Andhra Pradesh H.C : Whether, on the facts and in the circumstances of the case, the sum of Rs. 10,558 paid by the assessee as exchange difference cannot be allowed as a revenue loss ?

High Court Of Andhra Pradesh

Mopeds India Ltd. vs. CIT

Section 37(1)

A. Raghuvir & G. Ramanujulu Naidu, JJ.

Refd. Case No. 13 of 1979

8th August, 1984

Counsel Appeared

V. Surya Narayana Murthy, for the Assessee : M. Suryanarayana Murthy, for the Revenue

A. RAGHUVIR, J.:

In this reference under the IT Act of 1961, the following two questions are referred for the opinion of this Court: “

1. Whether, on the facts and in the circumstances of the case, the sum of Rs. 10,558 paid by the assessee as exchange difference cannot be allowed as a revenue loss ?

2. If the answer to the first question is in the affirmative, whether, on the facts and in the circumstances of the case, the said payment can be added to the cost of plant and machinery for the purpose of calculating the admissible depreciation ? “

The assessee is a manufacturer of two-wheeler vehicles known as “Mopeds “. They are manufactured at Tirupathi. The assessee purchased parts of the vehicles from a French company, M/s Moto- becane. The payment to this French company was made through the assistance of a German firm, for the German firm, Kreditanstalt fur Wiederaugbau, advanced loans in Deutsche Marks (DM) of German currency. The supply by the French company and the loan obtained from the German firm were arranged through an organisation known as ” Industrial Credit and Investment Corporation of India Ltd. ” The supply of parts was made by the French company to the assessee, but the purchase money was to be paid through DM currency. It is common knowledge that the French currency, the German currency and the money equivalent of the two currencies are matters of fluctuations every day. The assessee paid Rs. 15,969 more as a result of the fluctuations. The assessee paid the amount in two segments, one of Rs. 10,558 and the other of Rs. 5,411. As to the latter amount, no question arises in this reference. Therefore, the details of that amount are not necessary to be stated.

The controversy arose when the assessee claimed the amount of Rs. 10,558 paid by them as revenue expenditure. The Revenue asserted that it was part of the purchase money paid to the French firm and, therefore, was not an amount paid to the creditor, i.e., the German firm. The ITO rejected the assessee’s claim. The AAC, on appeal, allowed the claim. The Tribunal held that the amount of Rs. 10,558 was part of the instalments paid by the assessee to the French company and for that reason cannot be deducted as revenue expenditure. Thereupon, the above two questions were referred for the opinion of this Court.
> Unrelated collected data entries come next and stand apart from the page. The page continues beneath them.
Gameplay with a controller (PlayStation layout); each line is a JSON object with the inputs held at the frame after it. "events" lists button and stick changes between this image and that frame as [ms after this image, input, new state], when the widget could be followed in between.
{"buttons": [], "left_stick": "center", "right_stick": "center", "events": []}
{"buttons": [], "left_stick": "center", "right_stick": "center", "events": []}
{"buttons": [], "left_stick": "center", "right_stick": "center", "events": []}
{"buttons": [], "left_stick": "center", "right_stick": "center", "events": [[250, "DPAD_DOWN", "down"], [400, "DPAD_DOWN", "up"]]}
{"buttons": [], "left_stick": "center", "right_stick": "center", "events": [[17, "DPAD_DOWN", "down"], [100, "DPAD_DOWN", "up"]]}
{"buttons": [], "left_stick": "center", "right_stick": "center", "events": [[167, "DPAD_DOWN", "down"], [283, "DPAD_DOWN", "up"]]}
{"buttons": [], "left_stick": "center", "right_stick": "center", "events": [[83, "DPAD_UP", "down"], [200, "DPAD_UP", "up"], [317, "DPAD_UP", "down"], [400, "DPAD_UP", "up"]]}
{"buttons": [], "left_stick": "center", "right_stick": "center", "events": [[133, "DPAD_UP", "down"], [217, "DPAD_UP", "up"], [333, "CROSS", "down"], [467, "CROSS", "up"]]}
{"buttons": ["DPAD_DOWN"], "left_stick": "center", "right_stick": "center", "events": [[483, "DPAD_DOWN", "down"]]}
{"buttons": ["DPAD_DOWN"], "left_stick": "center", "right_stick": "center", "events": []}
We may sum up the above facts in the following manner: The French company is the supplier. The assessee is the purchaser. The German firm is the creditor and the assessee is the debtor. The payment was made through DM currency which was arranged by the medium of Industrial Credit and Investment Corporation of India Ltd.

If the assessee paid Rs. 10,558 to its creditor, in which case it is obvious that the payment was made by the debtor to the creditor and such an expenditure is revenue expenditure. If the amount is paid to the supplier, i.e., the French company, by the assessee, in which case the amount cannot be held as revenue expenditure for the amount is paid for purchasing the plant and machinery. This legal aspect is not disputed during the debate in this case.

The question is whether the amount claimed was paid as payment to the creditor by the debtor. On this aspect, the statement of case in para. 5 states, ” But the extra amount paid by the assessee in this case on account of exchange difference was different. It was part of the instalments payable to the foreign supplier for supply of plant and machinery “. Having regard to the statement of fact, hardly any question survives for consideration, in that, it is specifically found that the claimed amount was paid to the supplier, i.e., the French company, for supply of plant and machinery. This statement of fact was not disputed, but it is disputed in this Court. No question, however, was raised to say that it was incorrectly set out before the Tribunal.

Learned counsel for the assessee asserted that it is an incorrect statement of fact introduced in the statement of case. It is obvious that if the correctness is disputed, the assessee or learned counsel who represented the assessee knew very well as to what course of action is to be adopted.

We have read the above extracted portion in the context of other facts and are satisfied that, as a question of fact, it was held that the payment was made to the French company towards the supply of plant and machinery and in that sense, it was capital expenditure and was not paid to the creditor to discharge the debt due by the assessee to the German firm. Therefore, the first question obviously has to be answered in the affirmative, i.e., that it is a capital expenditure which is incurred by the assessee for acquisition of plant and machinery. This is recorded against the assessee and in favour of the Revenue.

Having regard to the answer to question No. 1, the second question need not be answered. However, we record that the above amount of Rs. 10,558 cannot be calculated as admissible depreciation. The two questions are answered accordingly. We order no costs in this case.